── GIVEN RECORDS
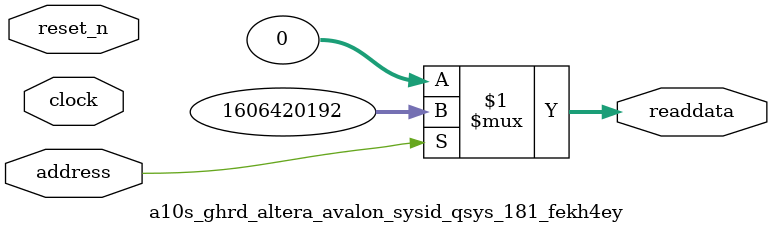
<source format=v>



// synthesis translate_off
`timescale 1ns / 1ps
// synthesis translate_on

// turn off superfluous verilog processor warnings 
// altera message_level Level1 
// altera message_off 10034 10035 10036 10037 10230 10240 10030 

module a10s_ghrd_altera_avalon_sysid_qsys_181_fekh4ey (
               // inputs:
                address,
                clock,
                reset_n,

               // outputs:
                readdata
             )
;

  output  [ 31: 0] readdata;
  input            address;
  input            clock;
  input            reset_n;

  wire    [ 31: 0] readdata;
  //control_slave, which is an e_avalon_slave
  assign readdata = address ? 1606420192 : 0;

endmodule



</source>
────
Look through the lines above and collect those with the word "readdata".

§ OUTPUT OF THE TASK
                readdata
  output  [ 31: 0] readdata;
  wire    [ 31: 0] readdata;
  assign readdata = address ? 1606420192 : 0;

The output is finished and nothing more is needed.